A report card that the state’s civil engineers prepared gave dismal grades to Pennsylvania infrastructure on Wednesday, including a D-minus for roads and a D-plus for bridges.
But there was an undercurrent of optimism at an event to publicize the Report Card for Pennsylvania’s Infrastructure, thanks to last fall’s enactment of a major transportation funding bill that will generate up to $2.3 billion per year in new revenue.
“There is good news on the way, beginning right now,” said Dan Cessna, district executive for the Pennsylvania Department of Transportation.
The report card, which the state sections of the American Society of Civil Engineers issues every four years, graded 16 categories of infrastructure, assigning an overall grade of C-minus. That was a minor improvement from the 2010 report, which gave the state a D-plus.
“Infrastructure is at the foundation of our economy,” said Ralph Gilbert, past president of the society’s Pittsburgh section. “In order for Pennsylvania to create a better future for itself, it must have better infrastructure. Modernizing Pennsylvania’s infrastructure will drive the economy, keep our families safe and save us some money.
The cost only increases as we delay action.”
Mr. Cessna said the state will spend another $700 million and do 250 more highway and bridge projects this year thanks to Act 89, the funding measure that the Legislature and Gov. Tom Corbett approved last year. It expects to improve 10,000 miles of roads and 7,000 bridges in coming years. “That should have a huge impact on the grades,” he said.

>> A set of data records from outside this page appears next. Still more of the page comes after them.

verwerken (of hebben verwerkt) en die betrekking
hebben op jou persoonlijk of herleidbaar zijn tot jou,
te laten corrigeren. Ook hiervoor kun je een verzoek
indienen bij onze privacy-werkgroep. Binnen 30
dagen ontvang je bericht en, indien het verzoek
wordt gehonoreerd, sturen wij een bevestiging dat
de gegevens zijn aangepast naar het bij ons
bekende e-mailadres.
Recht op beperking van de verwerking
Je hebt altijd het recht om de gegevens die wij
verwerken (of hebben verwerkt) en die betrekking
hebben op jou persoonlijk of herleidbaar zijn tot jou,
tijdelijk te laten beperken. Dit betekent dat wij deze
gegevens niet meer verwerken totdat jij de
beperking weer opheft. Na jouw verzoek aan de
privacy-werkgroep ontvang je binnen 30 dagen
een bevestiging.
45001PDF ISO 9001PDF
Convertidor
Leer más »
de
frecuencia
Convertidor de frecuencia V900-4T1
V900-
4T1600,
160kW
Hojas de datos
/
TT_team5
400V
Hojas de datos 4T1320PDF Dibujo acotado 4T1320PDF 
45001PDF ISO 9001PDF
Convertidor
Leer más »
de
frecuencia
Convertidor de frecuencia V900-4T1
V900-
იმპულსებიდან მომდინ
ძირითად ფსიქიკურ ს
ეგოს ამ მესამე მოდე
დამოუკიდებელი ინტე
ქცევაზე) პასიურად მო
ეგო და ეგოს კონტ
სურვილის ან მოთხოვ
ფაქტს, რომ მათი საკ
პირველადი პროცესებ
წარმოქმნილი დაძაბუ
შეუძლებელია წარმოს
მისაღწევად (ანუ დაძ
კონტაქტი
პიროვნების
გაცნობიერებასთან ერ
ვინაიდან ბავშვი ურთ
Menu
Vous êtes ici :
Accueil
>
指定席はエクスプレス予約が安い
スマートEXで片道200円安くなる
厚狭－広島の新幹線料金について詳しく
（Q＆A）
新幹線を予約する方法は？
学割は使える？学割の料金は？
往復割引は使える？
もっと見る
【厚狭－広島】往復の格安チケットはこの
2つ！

Although PennDOT has reduced the number of bridges rated structurally deficient from a high of 5,900 to 4,147 in recent years, it still leads the nation in deficient bridges. “Our work ahead of us is huge,” Mr. Cessna said.
Bill Flanagan, senior vice president at the Allegheny Conference on Community Development, said, “We’ve heard again and again from our member organizations about difficulties in moving goods and getting people to work ... This issue has been front and center among our members for a number of years.”
About 44 percent of the state’s roads were in fair or poor condition as of 2012, the report said, citing PennDOT data. Traffic congestion costs a typical driver 182 hours of wasted time and 86 gallons of wasted fuel, with the overall cost to drivers estimated at $3.7 billion annually.
While giving the state’s public transit a D, the report noted that Act 89 “provides much needed funding stability for transit systems across the state to operate, improve service and replace aging equipment with more efficient models.”
Grading the state’s wastewater systems at D-minus, the engineers said Pennsylvania has the largest number of overflows from combined storm and sanitary sewers in the nation.
Funding for improvements is less than 25 percent of what is needed, they said.
Other grades: dams, C-minus; drinking water, D; energy, C; freight rail, B; levees, C-minus; schools, C-minus; inland waterways, D-plus; hazardous waste, B-minus; parks, B-minus; ports, C-plus; solid waste, C-plus; and stormwater, D-plus.
More than 60 engineers helped to compile the report, said Greg Scott, chairman of the Pittsburgh section’s report card committee.
It can be viewed at www.pareportcard.org.
Mr. Cessna said it is important that Congress continue to fund transportation at or above current levels.
The federal law authorizing transportation projects expires at the end of September, and lawmakers have been unable to agree on whether to pass a short-term extension or long-term replacement, and they remain at odds over funding levels.
“Without a robust federal transportation bill, the positive impacts of Act 89 and other state resources will not be able to be realized,” he said.
On Wednesday in Washington, a key player in transportation legislation said the nation was “on the verge of a transportation government shutdown.”
“We are facing a mayday situation, and I am here to send an SOS call to Congress and the American people,” said Sen. Barbara Boxer, D-Calif., chairwoman of the Environment and Public Works Committee.
Federal payments to states could be slowed as soon as next month because the Highway Trust Fund is nearly out of money, she said.